_AIM OF THE TASK_
Quote the listing in full, exactly as given, minus any pictures.

_THE DATA_
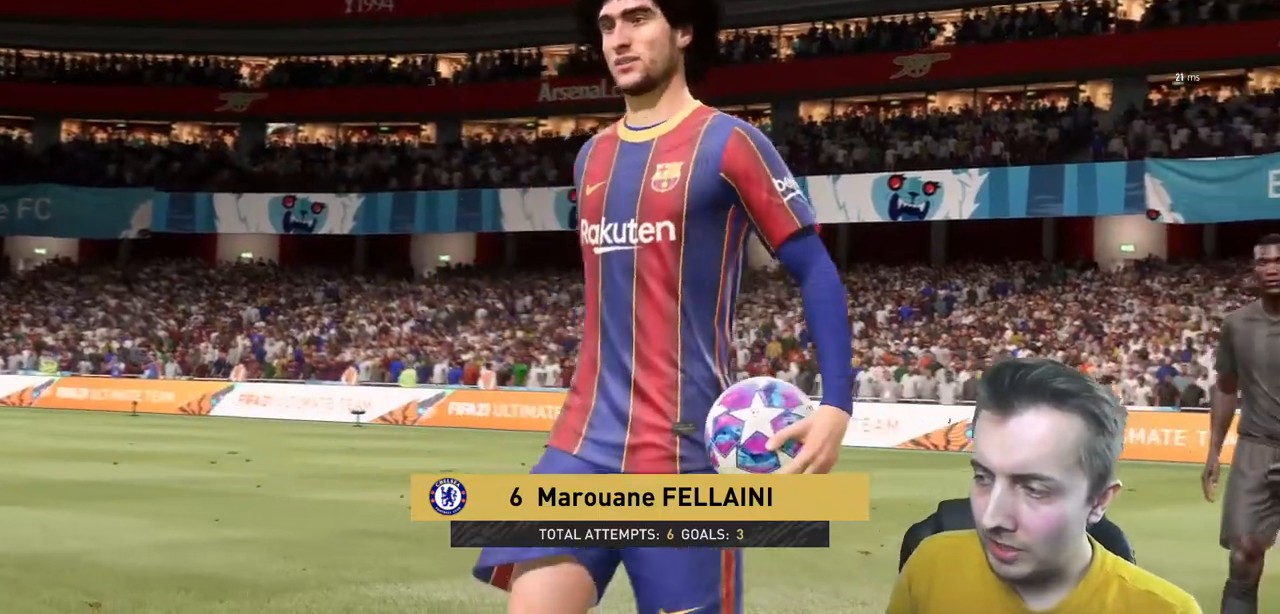
{"buttons": ["R2"], "left_stick": "left", "right_stick": "center", "events": []}
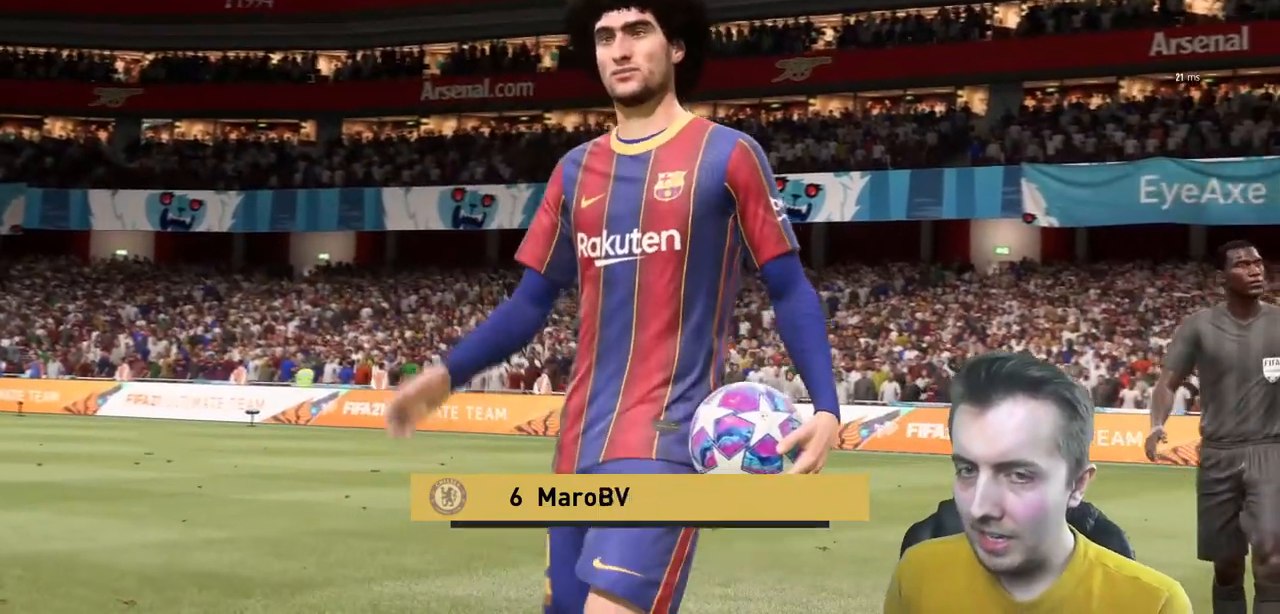
{"buttons": ["R2"], "left_stick": "left", "right_stick": "center", "events": []}
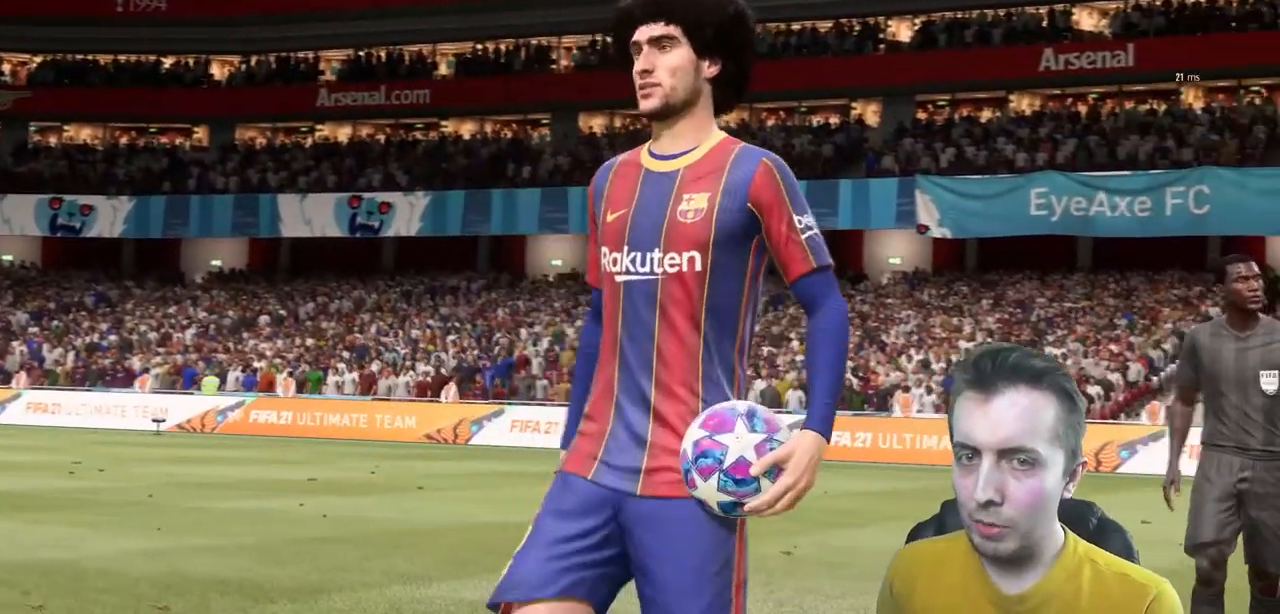
{"buttons": ["R2"], "left_stick": "left", "right_stick": "center", "events": []}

_EXERCISE OUTPUT_
{"buttons": ["R2"], "left_stick": "left", "right_stick": "center", "events": []}
{"buttons": ["R2"], "left_stick": "left", "right_stick": "center", "events": []}
{"buttons": ["R2"], "left_stick": "left", "right_stick": "center", "events": []}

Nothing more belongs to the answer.